--- Dataset extract Enclosed Below ---

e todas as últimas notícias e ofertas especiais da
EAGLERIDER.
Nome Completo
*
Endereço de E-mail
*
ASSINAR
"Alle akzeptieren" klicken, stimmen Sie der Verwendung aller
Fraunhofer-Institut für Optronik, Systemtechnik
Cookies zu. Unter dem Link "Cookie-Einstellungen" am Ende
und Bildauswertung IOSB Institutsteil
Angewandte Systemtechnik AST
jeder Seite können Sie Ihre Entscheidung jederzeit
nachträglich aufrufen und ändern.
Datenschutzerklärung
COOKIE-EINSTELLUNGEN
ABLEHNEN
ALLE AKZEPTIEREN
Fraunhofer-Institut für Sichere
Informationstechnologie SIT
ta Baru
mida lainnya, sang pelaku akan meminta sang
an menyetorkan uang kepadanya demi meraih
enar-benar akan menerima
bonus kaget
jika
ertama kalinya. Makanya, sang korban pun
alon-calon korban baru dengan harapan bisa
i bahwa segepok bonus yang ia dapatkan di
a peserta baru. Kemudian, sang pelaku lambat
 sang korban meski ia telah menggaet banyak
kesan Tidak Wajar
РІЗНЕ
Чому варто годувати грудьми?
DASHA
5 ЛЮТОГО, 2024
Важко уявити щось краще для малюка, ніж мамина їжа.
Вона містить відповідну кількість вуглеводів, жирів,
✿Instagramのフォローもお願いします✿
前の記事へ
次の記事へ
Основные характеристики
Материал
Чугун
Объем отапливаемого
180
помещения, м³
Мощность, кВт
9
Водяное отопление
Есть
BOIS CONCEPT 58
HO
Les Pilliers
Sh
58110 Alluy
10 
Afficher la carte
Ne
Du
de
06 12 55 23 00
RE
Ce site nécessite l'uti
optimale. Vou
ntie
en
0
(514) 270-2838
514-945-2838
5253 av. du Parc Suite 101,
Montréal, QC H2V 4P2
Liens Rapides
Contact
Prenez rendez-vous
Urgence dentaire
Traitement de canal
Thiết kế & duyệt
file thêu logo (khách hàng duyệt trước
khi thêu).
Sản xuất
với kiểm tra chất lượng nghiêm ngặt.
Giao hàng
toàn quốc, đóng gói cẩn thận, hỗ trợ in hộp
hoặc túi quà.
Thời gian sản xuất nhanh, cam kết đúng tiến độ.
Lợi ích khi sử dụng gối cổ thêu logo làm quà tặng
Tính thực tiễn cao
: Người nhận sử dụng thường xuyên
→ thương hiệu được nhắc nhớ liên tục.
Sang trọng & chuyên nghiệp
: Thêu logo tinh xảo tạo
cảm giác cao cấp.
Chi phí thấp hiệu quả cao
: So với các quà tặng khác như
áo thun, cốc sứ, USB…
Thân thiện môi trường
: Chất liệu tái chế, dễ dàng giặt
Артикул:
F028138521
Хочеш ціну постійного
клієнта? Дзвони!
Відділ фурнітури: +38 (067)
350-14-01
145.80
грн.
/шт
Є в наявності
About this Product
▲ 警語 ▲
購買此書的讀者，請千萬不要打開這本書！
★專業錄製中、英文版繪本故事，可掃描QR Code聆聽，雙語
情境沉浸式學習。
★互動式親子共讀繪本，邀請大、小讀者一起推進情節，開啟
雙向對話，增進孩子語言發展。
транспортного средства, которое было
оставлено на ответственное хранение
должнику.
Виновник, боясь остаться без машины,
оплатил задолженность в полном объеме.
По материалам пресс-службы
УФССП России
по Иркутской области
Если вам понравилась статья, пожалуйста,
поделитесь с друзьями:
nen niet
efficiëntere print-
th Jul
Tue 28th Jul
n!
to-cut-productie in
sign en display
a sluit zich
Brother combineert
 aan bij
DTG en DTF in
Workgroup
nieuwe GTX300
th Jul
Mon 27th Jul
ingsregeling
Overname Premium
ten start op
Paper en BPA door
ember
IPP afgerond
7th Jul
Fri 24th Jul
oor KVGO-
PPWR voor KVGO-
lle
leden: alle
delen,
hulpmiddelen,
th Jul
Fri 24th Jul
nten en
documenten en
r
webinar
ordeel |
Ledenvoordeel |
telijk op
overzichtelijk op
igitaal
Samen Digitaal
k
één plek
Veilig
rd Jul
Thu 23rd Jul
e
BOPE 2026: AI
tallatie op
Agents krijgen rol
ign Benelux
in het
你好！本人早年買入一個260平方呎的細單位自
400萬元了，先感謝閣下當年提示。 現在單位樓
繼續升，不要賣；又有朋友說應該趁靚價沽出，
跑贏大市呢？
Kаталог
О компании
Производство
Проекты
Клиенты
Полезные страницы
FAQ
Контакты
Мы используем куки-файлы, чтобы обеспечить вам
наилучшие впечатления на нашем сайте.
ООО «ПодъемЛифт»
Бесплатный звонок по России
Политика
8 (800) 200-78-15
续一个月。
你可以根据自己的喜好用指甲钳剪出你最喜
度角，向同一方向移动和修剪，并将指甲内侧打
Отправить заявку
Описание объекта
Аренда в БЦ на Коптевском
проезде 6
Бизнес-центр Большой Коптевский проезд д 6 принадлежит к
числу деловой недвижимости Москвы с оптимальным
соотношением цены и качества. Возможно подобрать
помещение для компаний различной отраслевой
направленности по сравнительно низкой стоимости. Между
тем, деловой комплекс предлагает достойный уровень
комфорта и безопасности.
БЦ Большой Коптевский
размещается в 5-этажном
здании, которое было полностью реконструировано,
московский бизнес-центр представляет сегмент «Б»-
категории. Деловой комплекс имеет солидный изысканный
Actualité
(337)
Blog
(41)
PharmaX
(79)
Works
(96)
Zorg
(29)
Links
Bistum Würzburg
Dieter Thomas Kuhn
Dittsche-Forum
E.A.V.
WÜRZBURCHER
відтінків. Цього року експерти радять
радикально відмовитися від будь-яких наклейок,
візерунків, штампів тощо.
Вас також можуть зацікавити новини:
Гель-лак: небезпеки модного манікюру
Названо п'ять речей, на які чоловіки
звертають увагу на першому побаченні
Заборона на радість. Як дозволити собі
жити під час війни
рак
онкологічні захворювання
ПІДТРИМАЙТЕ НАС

--- End of Enclosed Dataset extract ---

** Requirement **
Using the entries above, give back exactly the line containing "оставлено на ответственное хранение", the line containing "Dieter Thomas Kuhn", and every line between them, and nothing else.

** Expected output **
оставлено на ответственное хранение
должнику.
Виновник, боясь остаться без машины,
оплатил задолженность в полном объеме.
По материалам пресс-службы
УФССП России
по Иркутской области
Если вам понравилась статья, пожалуйста,
поделитесь с друзьями:
nen niet
efficiëntere print-
th Jul
Tue 28th Jul
n!
to-cut-productie in
sign en display
a sluit zich
Brother combineert
 aan bij
DTG en DTF in
Workgroup
nieuwe GTX300
th Jul
Mon 27th Jul
ingsregeling
Overname Premium
ten start op
Paper en BPA door
ember
IPP afgerond
7th Jul
Fri 24th Jul
oor KVGO-
PPWR voor KVGO-
lle
leden: alle
delen,
hulpmiddelen,
th Jul
Fri 24th Jul
nten en
documenten en
r
webinar
ordeel |
Ledenvoordeel |
telijk op
overzichtelijk op
igitaal
Samen Digitaal
k
één plek
Veilig
rd Jul
Thu 23rd Jul
e
BOPE 2026: AI
tallatie op
Agents krijgen rol
ign Benelux
in het
你好！本人早年買入一個260平方呎的細單位自
400萬元了，先感謝閣下當年提示。 現在單位樓
繼續升，不要賣；又有朋友說應該趁靚價沽出，
跑贏大市呢？
Kаталог
О компании
Производство
Проекты
Клиенты
Полезные страницы
FAQ
Контакты
Мы используем куки-файлы, чтобы обеспечить вам
наилучшие впечатления на нашем сайте.
ООО «ПодъемЛифт»
Бесплатный звонок по России
Политика
8 (800) 200-78-15
续一个月。
你可以根据自己的喜好用指甲钳剪出你最喜
度角，向同一方向移动和修剪，并将指甲内侧打
Отправить заявку
Описание объекта
Аренда в БЦ на Коптевском
проезде 6
Бизнес-центр Большой Коптевский проезд д 6 принадлежит к
числу деловой недвижимости Москвы с оптимальным
соотношением цены и качества. Возможно подобрать
помещение для компаний различной отраслевой
направленности по сравнительно низкой стоимости. Между
тем, деловой комплекс предлагает достойный уровень
комфорта и безопасности.
БЦ Большой Коптевский
размещается в 5-этажном
здании, которое было полностью реконструировано,
московский бизнес-центр представляет сегмент «Б»-
категории. Деловой комплекс имеет солидный изысканный
Actualité
(337)
Blog
(41)
PharmaX
(79)
Works
(96)
Zorg
(29)
Links
Bistum Würzburg
Dieter Thomas Kuhn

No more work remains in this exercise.